The structure of the wild-type human procathepsin B has been refined to a crystallographic R-value of 0.18 and R-free of 0.23 exploiting the data obtained from new crystals that diffract beyond 2.5 A resolution. The structure confirms two previously presented, lower-resolution structures. The structure of the propeptide chain folds on the surface of the enzyme domains and blocks access of substrate to the already formed active site. Abundant solvent molecules fill the cavities between the propeptide and the enzyme part of the molecule. The propeptide structure is compared with a substrate model in the S2, S1, S1' and S2' binding sites. In this crystal form the cathepsin B occluding loop residues adopt yet another conformation.

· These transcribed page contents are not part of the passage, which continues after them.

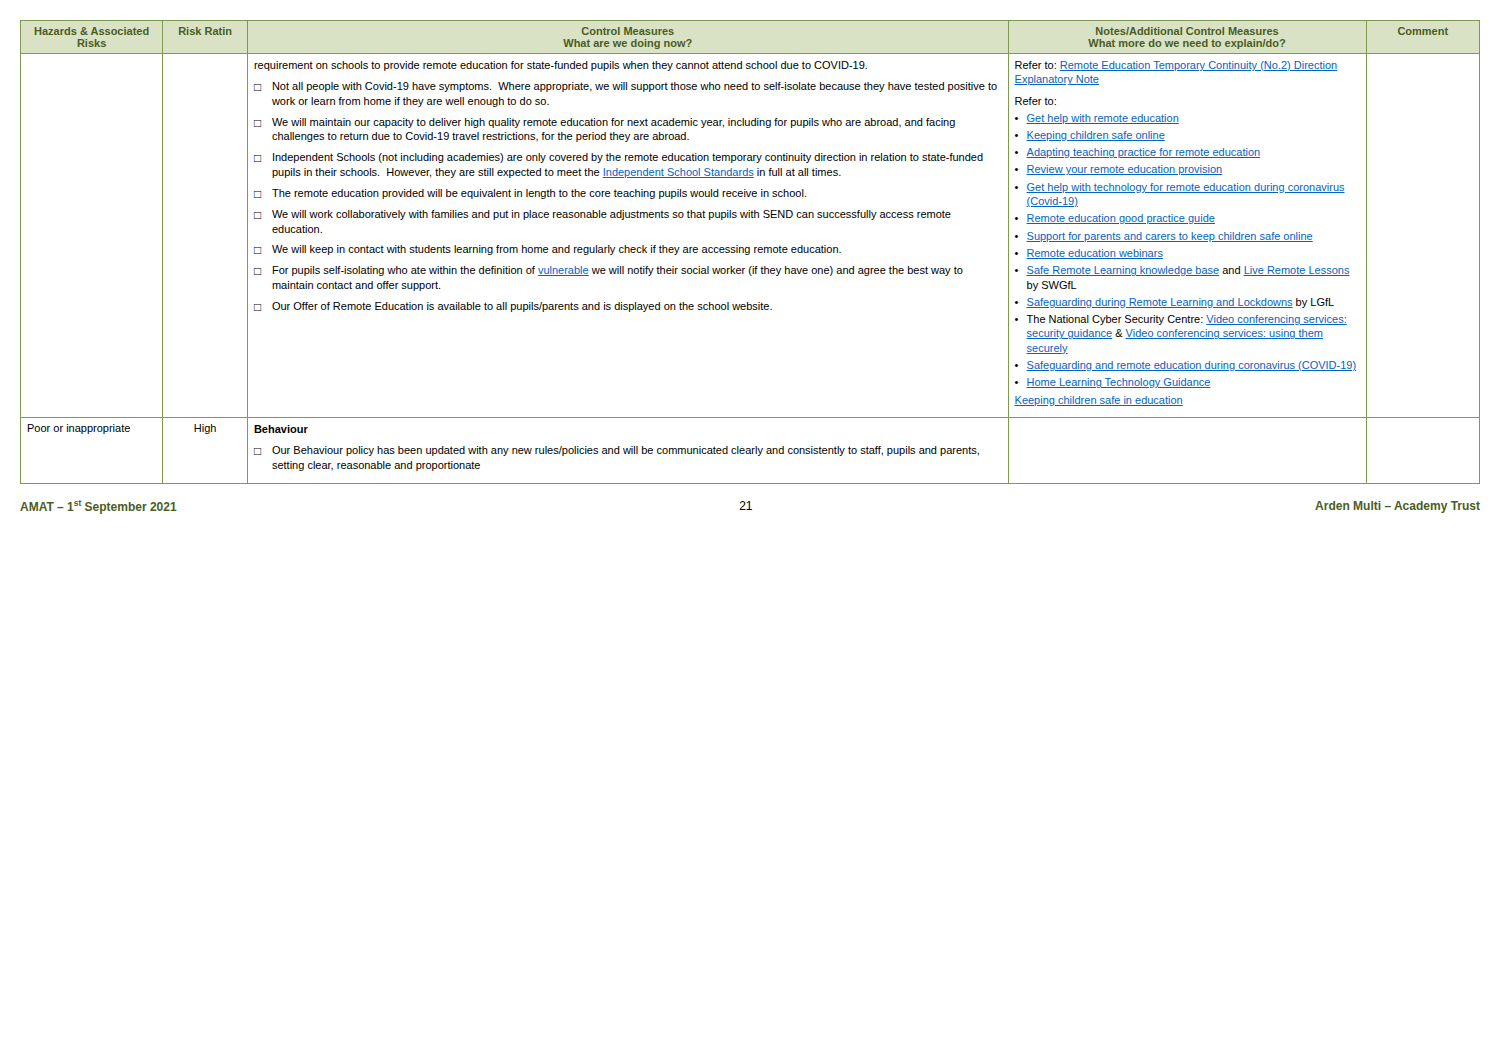| Hazards & Associated Risks | Risk Ratin | Control Measures What are we doing now? | Notes/Additional Control Measures What more do we need to explain/do? | Comment |
| --- | --- | --- | --- | --- |
| | | requirement on schools to provide remote education for state-funded pupils when they cannot attend school due to COVID-19. Not all people with Covid-19 have symptoms. Where appropriate, we will support those who need to self-isolate because they have tested positive to work or learn from home if they are well enough to do so. We will maintain our capacity to deliver high quality remote education for next academic year, including for pupils who are abroad, and facing challenges to return due to Covid-19 travel restrictions, for the period they are abroad. Independent Schools (not including academies) are only covered by the remote education temporary continuity direction in relation to state-funded pupils in their schools. However, they are still expected to meet the Independent School Standards in full at all times. The remote education provided will be equivalent in length to the core teaching pupils would receive in school. We will work collaboratively with families and put in place reasonable adjustments so that pupils with SEND can successfully access remote education. We will keep in contact with students learning from home and regularly check if they are accessing remote education. For pupils self-isolating who ate within the definition of vulnerable we will notify their social worker (if they have one) and agree the best way to maintain contact and offer support. Our Offer of Remote Education is available to all pupils/parents and is displayed on the school website. | Refer to: Remote Education Temporary Continuity (No.2) Direction Explanatory Note Refer to: Get help with remote education Keeping children safe online Adapting teaching practice for remote education Review your remote education provision Get help with technology for remote education during coronavirus (Covid-19) Remote education good practice guide Support for parents and carers to keep children safe online Remote education webinars Safe Remote Learning knowledge base and Live Remote Lessons by SWGfL Safeguarding during Remote Learning and Lockdowns by LGfL The National Cyber Security Centre: Video conferencing services: security guidance & Video conferencing services: using them securely Safeguarding and remote education during coronavirus (COVID-19) Home Learning Technology Guidance Keeping children safe in education | |
| Poor or inappropriate | High | Behaviour Our Behaviour policy has been updated with any new rules/policies and will be communicated clearly and consistently to staff, pupils and parents, setting clear, reasonable and proportionate | | |
AMAT – 1st September 2021
21
Arden Multi – Academy Trust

The structures show that the occluding loop region between the residues Cys108 and Cys119 behaves quite independently from the rest of the structure and easily adapts to changes in environment. The variety of the observed conformations of the occluding loop is in agreement with other data showing that the loop is responsible for limiting cathepsin B activity to that of a carboxydipeptidase. The region before Cys108 is essentially the same as in the mature structure, whereas the region from Cys119 to Thr125 is raised compared to the mature form by the propeptide squeezed between it and the enzyme domains, surface. The structure strongly suggests that processing of procathepsin B during its autoactivation is not unimolecular.